Due to the extent of Liposuction performed during Top Surgery, quite a lot of swelling is created with this procedure. It is not until all the swelling has resided that the final outcome reveals itself. However, with Top Surgery in particular, patients often bind prior to surgery and may even have dysphoria associated with the binder and binding. Hence, the minimal requirement for compression after surgery is only one week. A patient may continue compression for a longer duration if they choose. 

 

(3) WILL MY DOUBLE INCISION INCISIONS CROSS THE MIDLINE? 

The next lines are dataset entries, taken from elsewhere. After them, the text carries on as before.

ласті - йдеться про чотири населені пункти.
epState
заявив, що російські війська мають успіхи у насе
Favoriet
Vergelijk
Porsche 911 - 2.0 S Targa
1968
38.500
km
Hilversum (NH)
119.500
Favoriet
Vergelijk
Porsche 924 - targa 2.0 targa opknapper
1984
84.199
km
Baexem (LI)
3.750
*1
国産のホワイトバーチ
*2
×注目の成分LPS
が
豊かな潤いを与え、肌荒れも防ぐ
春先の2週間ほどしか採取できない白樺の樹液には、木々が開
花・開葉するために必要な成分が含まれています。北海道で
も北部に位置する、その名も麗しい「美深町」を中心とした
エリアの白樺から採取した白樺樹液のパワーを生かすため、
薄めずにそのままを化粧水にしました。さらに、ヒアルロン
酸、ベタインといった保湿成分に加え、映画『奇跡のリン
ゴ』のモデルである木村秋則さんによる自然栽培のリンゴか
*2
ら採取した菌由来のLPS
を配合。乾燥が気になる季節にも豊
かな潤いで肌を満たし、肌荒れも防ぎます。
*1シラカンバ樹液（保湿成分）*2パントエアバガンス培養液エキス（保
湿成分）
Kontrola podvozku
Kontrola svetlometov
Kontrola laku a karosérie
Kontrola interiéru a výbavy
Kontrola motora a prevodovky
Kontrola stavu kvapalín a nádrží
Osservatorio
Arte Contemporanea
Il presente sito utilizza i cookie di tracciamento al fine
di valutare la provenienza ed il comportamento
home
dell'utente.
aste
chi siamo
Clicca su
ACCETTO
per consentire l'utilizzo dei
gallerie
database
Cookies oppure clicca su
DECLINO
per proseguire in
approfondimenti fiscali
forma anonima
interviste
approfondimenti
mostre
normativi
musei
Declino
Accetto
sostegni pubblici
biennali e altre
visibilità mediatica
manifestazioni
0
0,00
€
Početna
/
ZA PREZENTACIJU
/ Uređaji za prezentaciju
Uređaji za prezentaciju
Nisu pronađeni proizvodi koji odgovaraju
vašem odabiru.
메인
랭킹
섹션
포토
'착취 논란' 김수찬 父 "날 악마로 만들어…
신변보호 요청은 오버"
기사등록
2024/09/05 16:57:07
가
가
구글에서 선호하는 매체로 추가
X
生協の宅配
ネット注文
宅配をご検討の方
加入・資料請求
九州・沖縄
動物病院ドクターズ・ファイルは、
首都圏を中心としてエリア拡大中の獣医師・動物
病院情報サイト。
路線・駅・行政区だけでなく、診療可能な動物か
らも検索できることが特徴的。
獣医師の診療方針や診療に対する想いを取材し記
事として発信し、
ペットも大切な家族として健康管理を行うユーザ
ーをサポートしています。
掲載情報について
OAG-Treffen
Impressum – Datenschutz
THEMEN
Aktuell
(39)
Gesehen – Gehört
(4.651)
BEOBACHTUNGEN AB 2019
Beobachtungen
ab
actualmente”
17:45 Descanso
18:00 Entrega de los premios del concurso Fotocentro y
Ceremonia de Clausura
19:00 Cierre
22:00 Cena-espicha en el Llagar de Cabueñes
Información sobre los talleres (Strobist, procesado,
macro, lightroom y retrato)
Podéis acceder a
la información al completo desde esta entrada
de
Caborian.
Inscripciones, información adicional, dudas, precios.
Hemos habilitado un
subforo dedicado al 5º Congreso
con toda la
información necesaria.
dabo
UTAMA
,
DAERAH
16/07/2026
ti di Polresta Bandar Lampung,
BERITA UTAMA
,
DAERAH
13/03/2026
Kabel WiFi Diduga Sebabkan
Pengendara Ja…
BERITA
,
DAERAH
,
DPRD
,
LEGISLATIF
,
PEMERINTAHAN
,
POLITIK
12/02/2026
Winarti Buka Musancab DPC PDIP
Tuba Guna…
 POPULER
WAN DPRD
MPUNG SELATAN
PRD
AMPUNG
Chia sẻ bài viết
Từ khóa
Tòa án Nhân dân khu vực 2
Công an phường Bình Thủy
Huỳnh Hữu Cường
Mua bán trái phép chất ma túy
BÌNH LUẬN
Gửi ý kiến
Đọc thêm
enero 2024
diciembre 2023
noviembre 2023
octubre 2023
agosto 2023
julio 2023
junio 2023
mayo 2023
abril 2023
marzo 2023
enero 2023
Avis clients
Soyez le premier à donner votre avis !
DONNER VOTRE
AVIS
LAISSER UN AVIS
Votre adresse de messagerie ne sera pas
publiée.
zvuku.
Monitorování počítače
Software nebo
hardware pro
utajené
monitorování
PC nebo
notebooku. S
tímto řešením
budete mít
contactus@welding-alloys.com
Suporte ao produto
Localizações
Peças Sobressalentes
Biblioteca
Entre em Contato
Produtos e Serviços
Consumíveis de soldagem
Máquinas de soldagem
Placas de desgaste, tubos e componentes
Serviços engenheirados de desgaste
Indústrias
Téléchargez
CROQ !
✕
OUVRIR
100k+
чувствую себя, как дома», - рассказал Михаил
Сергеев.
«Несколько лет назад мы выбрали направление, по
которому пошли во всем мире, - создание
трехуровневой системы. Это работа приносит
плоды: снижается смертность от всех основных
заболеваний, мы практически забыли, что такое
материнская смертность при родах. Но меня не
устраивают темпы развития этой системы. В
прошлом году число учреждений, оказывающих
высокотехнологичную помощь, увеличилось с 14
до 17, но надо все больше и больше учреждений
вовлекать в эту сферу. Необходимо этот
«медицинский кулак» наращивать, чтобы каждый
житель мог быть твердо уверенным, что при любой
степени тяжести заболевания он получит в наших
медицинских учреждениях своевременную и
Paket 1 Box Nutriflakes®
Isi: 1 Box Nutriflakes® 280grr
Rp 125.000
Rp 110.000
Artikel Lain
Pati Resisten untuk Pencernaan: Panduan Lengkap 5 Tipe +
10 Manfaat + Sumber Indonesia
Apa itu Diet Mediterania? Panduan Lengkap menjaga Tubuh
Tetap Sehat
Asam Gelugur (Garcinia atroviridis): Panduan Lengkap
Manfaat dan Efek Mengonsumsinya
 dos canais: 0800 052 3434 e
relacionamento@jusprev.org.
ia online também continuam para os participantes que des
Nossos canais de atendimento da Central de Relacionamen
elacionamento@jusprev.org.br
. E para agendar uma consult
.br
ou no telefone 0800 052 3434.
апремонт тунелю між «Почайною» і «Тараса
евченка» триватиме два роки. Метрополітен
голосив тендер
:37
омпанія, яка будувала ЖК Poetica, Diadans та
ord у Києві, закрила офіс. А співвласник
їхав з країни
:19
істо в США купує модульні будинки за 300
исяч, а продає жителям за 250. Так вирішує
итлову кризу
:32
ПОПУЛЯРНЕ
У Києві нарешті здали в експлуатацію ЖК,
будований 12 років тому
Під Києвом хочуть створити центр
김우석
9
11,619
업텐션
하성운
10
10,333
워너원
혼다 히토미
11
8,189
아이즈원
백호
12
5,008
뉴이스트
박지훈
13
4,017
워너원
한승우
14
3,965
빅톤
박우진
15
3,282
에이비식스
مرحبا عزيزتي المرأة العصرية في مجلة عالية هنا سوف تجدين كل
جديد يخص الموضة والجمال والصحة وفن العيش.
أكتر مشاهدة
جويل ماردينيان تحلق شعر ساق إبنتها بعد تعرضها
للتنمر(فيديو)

How long the incisions will be and if they connect in the midline are completely dependent on each individual’s anatomy. The more extra skin there is to remove, the longer the incision will be. If the breasts naturally sit very close to one another, there is a much higher probability of them touching in the middle. Rest assured, however, that Dr. Megan will use all the “tools in her toolbox” to try to avoid this scenario. 

 

(4) WILL I HAVE DOG EARS

Dog ears represent extra skin or tissue at the end of an incision. They can begin to appear as the healing process takes place or they can be present if an area of excess skin could not be addressed specifically during surgery. These areas, if present, are usually small and can easily be excised with the use of an injection of local anesthetic in the clinic. In some patients with larger chests and a significant amount of extra tissue on the sides of the chest, there will inevitably be dog ears present on the back because the loose, extra skin extends beyond the surgical field and onto the patient's back. Removal of this tissue is considered a separate procedure. 

 

 (5)HOW SHOULD I CARE FOR MY SCARS?

The hallmark of all scar care is moisture and the avoidance of tension. For direct scar care, patients may opt for a simple everyday moisturizer, for the addition of scar specific creams such as Bio Oil or Mederma, or for the application of scar tapes and silicone gel sheets. Silicone gel sheets show the best evidence of helping scars to heal with the best cosmetic appearance. They work by trapping moisture in the scars instead of relying on the patient applying a moisturizing agent. Regardless of what scar care is decided by the patient, consistency is key. It is important to remember that the healing and remodeling process for scars takes place over an entire year. 

 

(6) WHAT IS A LATERAL ROLL?

A lateral roll is the extra tissue that extends beyond the sides of the breasts,  onto the sides of the chest wall, and possibly even onto the patient’s back. While it is important to address this tissue with both liposuction and direct excision during the initial procedure to achieve the best cosmetic result, it adds significant time and effort to do so. As a result, it is considered an additional part of the procedure. Excision of this tissue will create a much longer scar, and often the scar will be situated in a more horizontal position (as opposed to swooping up into the armpit to follow the Pectoralis Muscle). In some cases, the extra skin extends beyond the sides of the chest and surgical field onto the back. In these cases, the patient must accept that all of the extra tissue will not be excised as part of the Double Incision.